BALTIMORE–A trial begun last year by the Coast Guard that features the use of fingerprint collection and database search during alien migrant interdiction operations in the Mona Passage has proven to be successful and the service is mulling its options in terms of expanding its areas and missions for the use of biometrics, Coast Guard and industry officials said last week.
The officials wouldn’t say what the new mission sets or Areas of Responsibility would be for widening the use of biometrics but said the expanded program would begin early next year.
The Coast Guard’s Biometric Identification At Sea Pilot Project has been going on since last November. Coast Guard cutter’s and surveillance aircraft operating in the Mona Passage–a treacherous 80 mile strait of water between the Dominican Republic and the United States territory of Puerto Rico–patrol for Dominicans illegally attempting to enter Puerto Rico.
For the pilot program, typically a single cutter is equipped with the Integrated Biometric Identification System supplied by L-1 Identity Solutions [ID]. The cutter has two IBIS units, each of which is used to collect images of a migrant’s two index fingers and face. The collected fingerprint images are then searched via a satellite link against the Department of Homeland Security’s U.S. VISIT fingerprint database, called IDENT. If no match is found, the new prints are enrolled in the database.
If a match is found, that begins a decisionmaking process between Coast Guard officials on shore and other government agencies such as the U.S. Attorney’s office and Border Patrol about whether some of the migrants should face prosecution or be repatriated, Christina O’Laughlin, a security analyst with SAIC [SAI], which is supporting the Coast Guard project, said earlier this week at the Biometrics Consortium Conference.
Before the project began last year the Coast Guard first did an aggressive public affairs and diplomacy campaign regarding the pending biometrics program in the Dominican Republic to deter its citizens from attempting to cross the Mona Passage for Puerto Rico, Lt. Mario Teixeira of the Coast Guard’s Research and Development Center, said at the conference.
“Without deliberate consequences there was no deterrent to migrant flow,” Teixeira said. The threat, and reality, of being able to prosecute illegal aliens serves as a deterrent, he added.
Prior to the start of the biometrics pilot, the Coast Guard had no way to determine the identity of illegal migrants it interdicted at sea and thus no way to determine who might be repeat offenders or who might have existing criminal histories in the U.S. However, since the program’s inception, it has proven its worth, the O’Laughlin and Teixeira said.
In FY ’06 just a few illegal migrants interdicted in the Mona Passage were prosecuted by the U.S. However, as of Aug. 3, 69 migrants who were captured and interrogated using biometrics have been prosecuted in FY ’07, according to briefing charts used by O’Laughlin. None of these are terrorists but some are prior felons, she said.
As of the early August the Coast Guard has collected over 1,000 biometric records of Dominicans caught while transiting the Mona Passage. Of patrols that have resulted in interdictions, over 80 percent have registered a hit when comparing collected biometrics against IDENT, O’Laughlin said.

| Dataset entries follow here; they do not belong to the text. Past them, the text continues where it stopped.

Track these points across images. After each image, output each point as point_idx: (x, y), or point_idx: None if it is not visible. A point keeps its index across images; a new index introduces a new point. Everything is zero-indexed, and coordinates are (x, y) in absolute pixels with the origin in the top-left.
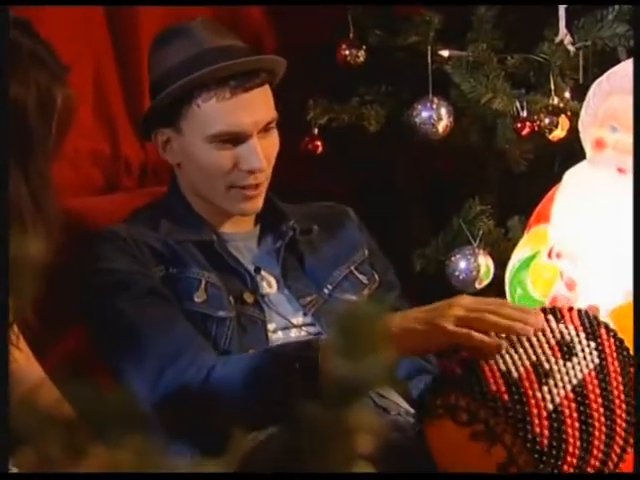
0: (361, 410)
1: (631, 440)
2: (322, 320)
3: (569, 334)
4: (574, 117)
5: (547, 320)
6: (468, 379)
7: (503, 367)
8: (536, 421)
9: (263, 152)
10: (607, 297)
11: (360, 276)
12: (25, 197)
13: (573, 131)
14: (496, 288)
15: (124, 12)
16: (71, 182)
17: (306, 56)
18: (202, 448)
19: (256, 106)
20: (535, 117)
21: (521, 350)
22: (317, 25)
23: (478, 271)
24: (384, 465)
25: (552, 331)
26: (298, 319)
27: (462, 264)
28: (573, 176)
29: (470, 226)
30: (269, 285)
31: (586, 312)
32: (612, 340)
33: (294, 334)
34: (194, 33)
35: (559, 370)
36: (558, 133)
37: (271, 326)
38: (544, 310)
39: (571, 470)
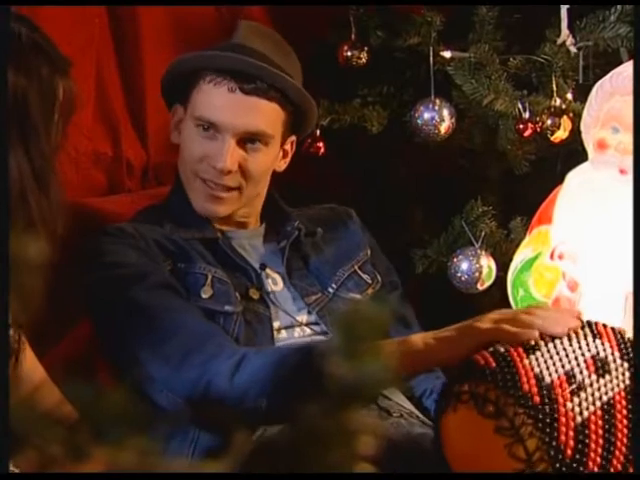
0: (363, 411)
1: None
2: (326, 319)
3: (604, 351)
4: (576, 118)
5: (584, 334)
6: (501, 373)
7: (537, 370)
8: (563, 429)
9: (241, 161)
10: (609, 298)
11: (364, 276)
12: (28, 176)
13: (575, 132)
14: (498, 289)
15: (125, 14)
16: (73, 183)
17: (308, 57)
18: (220, 435)
19: (245, 110)
20: (537, 118)
21: (556, 357)
22: (319, 26)
23: (480, 272)
24: (386, 467)
25: (588, 345)
26: (302, 317)
27: (464, 265)
28: (575, 177)
29: (472, 227)
30: (274, 283)
31: (620, 331)
32: None
33: (297, 333)
34: (238, 30)
35: (591, 384)
36: (560, 134)
37: (275, 324)
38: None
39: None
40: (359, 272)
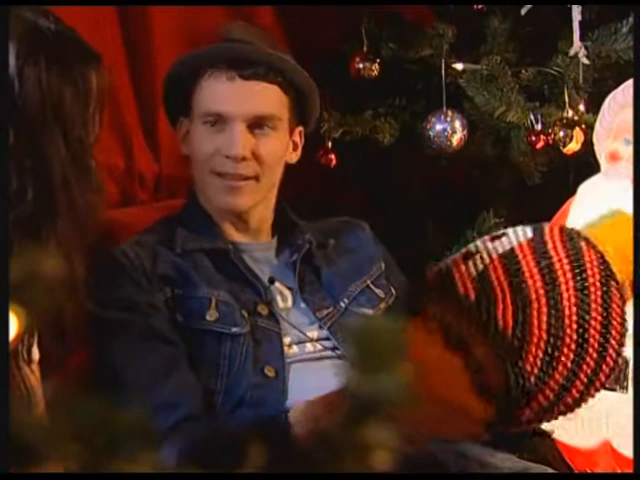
0: (377, 425)
1: (609, 359)
2: (338, 334)
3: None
4: (588, 130)
5: None
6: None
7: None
8: (460, 284)
9: (253, 148)
10: None
11: (377, 290)
12: (68, 163)
13: (587, 144)
14: None
15: (137, 24)
16: None
17: (319, 69)
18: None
19: (248, 96)
20: (549, 130)
21: None
22: (330, 38)
23: None
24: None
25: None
26: (314, 333)
27: None
28: (588, 189)
29: None
30: (284, 298)
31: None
32: (592, 252)
33: (309, 348)
34: (229, 31)
35: (485, 248)
36: (572, 146)
37: (286, 340)
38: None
39: (535, 370)
40: (372, 287)
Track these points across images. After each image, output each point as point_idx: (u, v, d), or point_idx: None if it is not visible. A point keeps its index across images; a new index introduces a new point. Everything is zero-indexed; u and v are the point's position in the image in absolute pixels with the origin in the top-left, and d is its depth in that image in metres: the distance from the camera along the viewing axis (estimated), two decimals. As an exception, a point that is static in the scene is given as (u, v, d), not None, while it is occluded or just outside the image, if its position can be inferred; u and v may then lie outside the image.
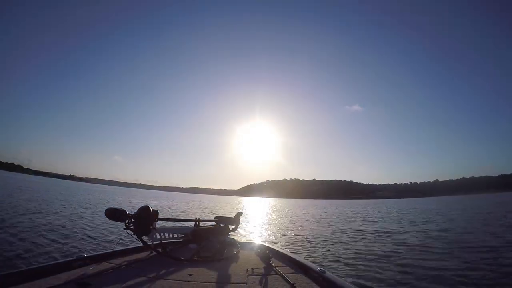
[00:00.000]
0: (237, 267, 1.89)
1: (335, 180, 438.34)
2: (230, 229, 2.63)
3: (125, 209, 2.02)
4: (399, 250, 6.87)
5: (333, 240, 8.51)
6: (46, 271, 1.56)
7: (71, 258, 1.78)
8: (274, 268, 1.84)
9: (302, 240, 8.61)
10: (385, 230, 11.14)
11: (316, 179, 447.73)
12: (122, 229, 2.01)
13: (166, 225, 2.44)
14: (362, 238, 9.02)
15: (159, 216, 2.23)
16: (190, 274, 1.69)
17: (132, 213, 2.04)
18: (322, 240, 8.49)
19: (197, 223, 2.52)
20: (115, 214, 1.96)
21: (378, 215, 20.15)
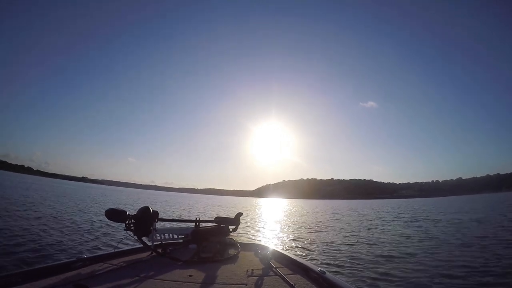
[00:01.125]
0: (237, 268, 1.88)
1: (354, 179, 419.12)
2: (230, 230, 2.62)
3: (125, 209, 2.04)
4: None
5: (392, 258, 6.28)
6: (46, 272, 1.57)
7: (70, 259, 1.79)
8: (274, 269, 1.83)
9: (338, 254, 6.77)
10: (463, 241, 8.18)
11: (334, 179, 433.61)
12: (123, 229, 2.03)
13: (166, 226, 2.47)
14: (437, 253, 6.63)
15: (159, 217, 2.25)
16: (190, 275, 1.69)
17: (132, 214, 2.06)
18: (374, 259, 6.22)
19: (197, 223, 2.52)
20: (115, 214, 1.98)
21: (428, 219, 16.12)
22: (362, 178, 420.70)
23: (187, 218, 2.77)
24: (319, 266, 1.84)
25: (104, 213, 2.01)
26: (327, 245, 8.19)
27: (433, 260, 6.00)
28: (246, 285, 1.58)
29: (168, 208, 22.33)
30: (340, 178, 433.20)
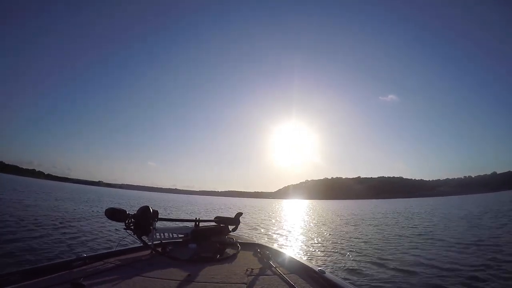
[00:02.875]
0: (236, 267, 1.88)
1: (382, 177, 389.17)
2: (230, 229, 2.62)
3: (125, 209, 2.07)
4: None
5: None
6: (45, 271, 1.58)
7: (70, 258, 1.81)
8: (273, 268, 1.82)
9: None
10: None
11: (361, 177, 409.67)
12: (122, 229, 2.06)
13: (166, 225, 2.50)
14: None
15: (159, 216, 2.26)
16: (189, 274, 1.69)
17: (132, 213, 2.09)
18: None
19: (197, 223, 2.53)
20: (115, 214, 2.01)
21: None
22: (391, 176, 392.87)
23: (187, 218, 2.79)
24: (318, 266, 1.82)
25: (104, 213, 2.06)
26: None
27: None
28: (246, 284, 1.57)
29: (169, 211, 21.86)
30: (367, 176, 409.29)
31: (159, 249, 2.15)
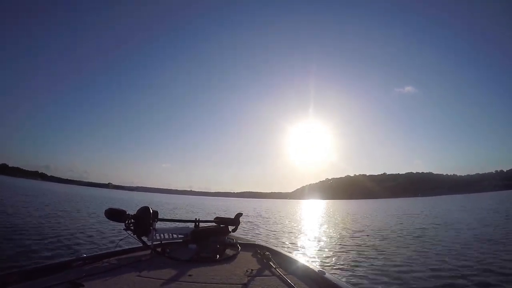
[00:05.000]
0: (236, 268, 1.87)
1: (410, 172, 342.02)
2: (230, 230, 2.61)
3: (125, 209, 2.07)
4: None
5: None
6: (45, 271, 1.59)
7: (69, 258, 1.82)
8: (273, 269, 1.82)
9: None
10: None
11: (387, 173, 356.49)
12: (122, 229, 2.05)
13: (166, 226, 2.51)
14: None
15: (159, 217, 2.27)
16: (189, 275, 1.68)
17: (132, 214, 2.09)
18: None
19: (196, 223, 2.53)
20: (114, 214, 2.02)
21: None
22: (420, 171, 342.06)
23: (187, 218, 2.80)
24: (318, 266, 1.84)
25: (104, 213, 2.06)
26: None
27: None
28: (246, 285, 1.56)
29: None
30: (393, 173, 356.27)
31: (159, 250, 2.15)
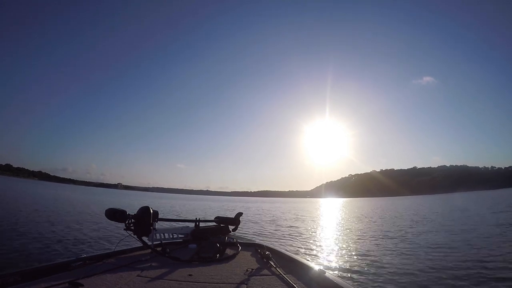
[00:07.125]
0: (237, 268, 1.88)
1: (444, 166, 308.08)
2: (230, 230, 2.62)
3: (125, 209, 2.08)
4: None
5: None
6: (45, 272, 1.59)
7: (70, 259, 1.82)
8: (274, 268, 1.82)
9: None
10: None
11: (417, 167, 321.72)
12: (122, 229, 2.06)
13: (166, 226, 2.51)
14: None
15: (159, 217, 2.27)
16: (190, 275, 1.68)
17: (132, 214, 2.10)
18: None
19: (197, 223, 2.53)
20: (115, 214, 2.02)
21: None
22: (454, 164, 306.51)
23: (187, 218, 2.79)
24: (319, 266, 1.80)
25: (104, 213, 2.07)
26: None
27: None
28: (246, 284, 1.57)
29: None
30: (424, 166, 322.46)
31: (160, 250, 2.15)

A telling statistic of the possible impact the biometrics program is having on migration across the Mona Passage is a 40 percent reduction in migrant flow, although other factors could be at play here as well. Still, the success of the program has led to several high level briefings, including Coast Guard Commandant Adm. Thad Allen, Homeland Security Secretary Michael Chertoff and even President Bush.
Going forward the Coast Guard plans to use biometric collection devices from two more companies as it seeks better capability in the maritime environment, Dr. Tom Amerson, the Coast Guard’s lead on the project, tells TR2. The service plans to retain the IBIS devices but also will use devices supplied by Datastrip Inc., which is the U.S. division of Britain’s Data Ltd., and MaxID.
Amerson said that some of the enhanced performance features the Coast Guard wants for its at-sea biometrics trials include longer battery life and more suitability for the marine environment.